There was also a change in corporate structure in 1972. The Chicago & North Western Transportation Co. was incorporated in 1970 as the North Western Employees Transportation Co., owned by nearly 1,000 C&NW employees. In 1972 it purchased the transportation assets of the Chicago & North Western Railway and changed its name to Chicago & North Western Transportation Co. For some time thereafter the road’s herald carried the words “Employee Owned.” In 1989 Chicago & North Western Holdings Corp., which owns the transportation company, was formed by Blackstone Capital Partners. It was privately held until 1992.


After the 1980 demise of the Rock Island the C&NW acquired Rock’s Minneapolis-Kansas City “spine line,” and by the mid-1980s abandoned the somewhat longer Chicago Great Western route between those cities.


The North Western’s other major expansion was into the Powder River Basin of northeastern Wyoming.

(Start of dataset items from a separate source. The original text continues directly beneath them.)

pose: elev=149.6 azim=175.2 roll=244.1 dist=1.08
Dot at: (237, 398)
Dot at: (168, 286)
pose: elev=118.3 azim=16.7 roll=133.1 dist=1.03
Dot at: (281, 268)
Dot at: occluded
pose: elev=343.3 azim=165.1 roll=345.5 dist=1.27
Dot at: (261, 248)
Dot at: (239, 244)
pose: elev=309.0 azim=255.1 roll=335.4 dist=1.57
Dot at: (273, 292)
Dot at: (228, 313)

C&NW (through a subsidiary, Western Railroad Properties) and Burlington Northern jointly operated a line north into the coalfields from Orin and Shawnee, Wyoming (the line was constructed by BN between 1976 and 1979). In 1984 C&NW opened a new line along the Wyoming-Nebraska state line to a connection with Union Pacific’s line along the North Platte River rather than rebuild more than 500 miles of its line across northern Nebraska.


Contraction and merger

The North Western spun off two major groups of lines to form regional railroads:


  •  Dakota, Minnesota & Eastern Railroad: Winona, Minn., to Rapid City,
    S. D., plus branches, 965 miles in all (September 1986)

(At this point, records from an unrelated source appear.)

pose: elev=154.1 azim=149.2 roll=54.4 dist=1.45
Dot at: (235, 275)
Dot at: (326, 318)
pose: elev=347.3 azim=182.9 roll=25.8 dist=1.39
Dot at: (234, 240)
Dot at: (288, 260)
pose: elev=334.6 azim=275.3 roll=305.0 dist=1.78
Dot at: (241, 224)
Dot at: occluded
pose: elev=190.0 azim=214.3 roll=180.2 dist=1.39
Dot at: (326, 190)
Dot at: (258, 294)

  •  Fox River Valley Railroad: two lines from Green Bay to Granville and Cleveland, Wis., plus branches, 214 miles (December 1988). Sale of the two main lines south of Green Bay had the effect of isolating C&NW’s lines in northern Wisconsin and Michigan’s Upper Peninsula from the rest of the system. Wisconsin Central later purchased those lines as well as the Fox River Valley Railroad.


By the 1990s most of Chicago & North Western’s traffic was concentrated on two lines: Chicago to Council Bluffs, essentially an eastern extension of Union Pacific’s transcontinental main line, and the Wyoming and Nebraska coal lines.

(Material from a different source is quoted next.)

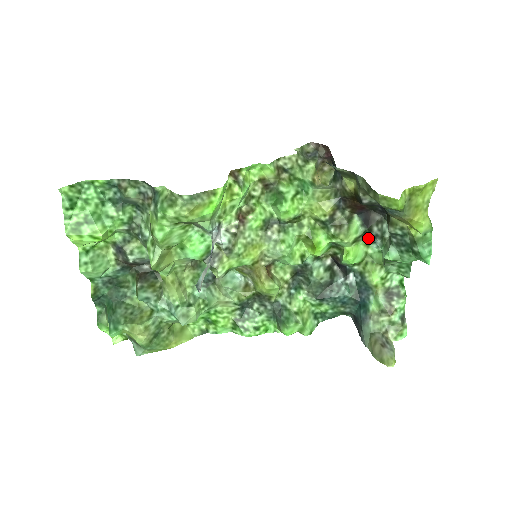
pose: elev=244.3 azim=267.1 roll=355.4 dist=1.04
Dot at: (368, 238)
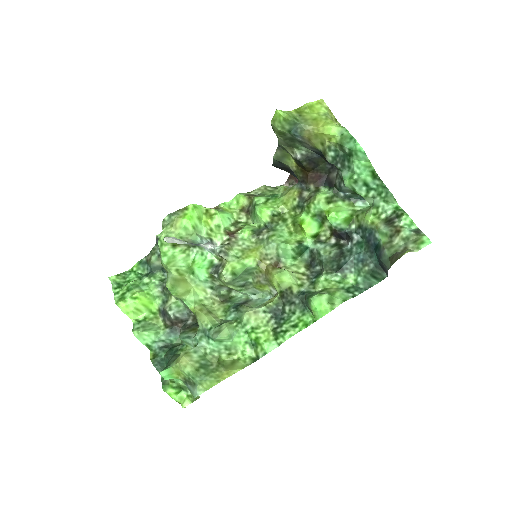
Dot at: (343, 196)
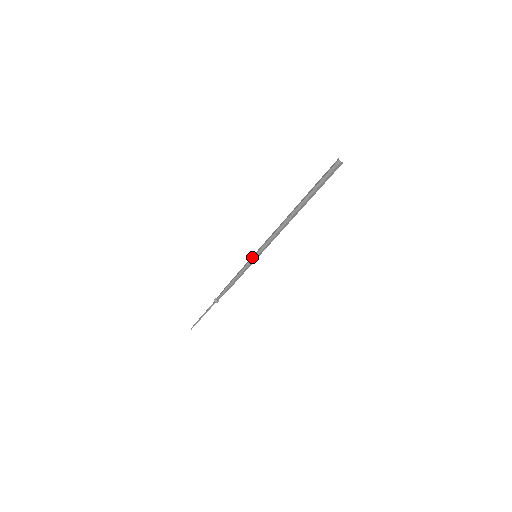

During the late 1980s the C&NW was the target of several hostile takeover attempts. Union Pacific was concerned about these — by then C&NW was its principal eastern connection. On March 17, 1995, Union Pacific announced its intention to buy the 70% of the C&NW that it did not already own.

2 thoughts on “Chicago & North Western history remembered

  1. The last time I rode the C&NW was in 1967 from my hometown, Racine, Wisconsin, to Oshkosh, Wisconsin to visit a friend and play golf and tennis. What a great ride.

  2. Actually, the UP wanted to buy the Rock Island and filed with the ICC to do so. It took 4 years to obtain approval and, during those 4 years, the Rock had crumbled. Though it was the shortest route between Council Bluffs and Chicago, the property and motive power had deteriorated terribly due to lack of funds. Much of the mainline was restricted to 10 MPH. The cost to overhaul the track and totally replace/overhaul the run down motive power made it financially impractical to purchase. UP’s only other choice was the C&NW.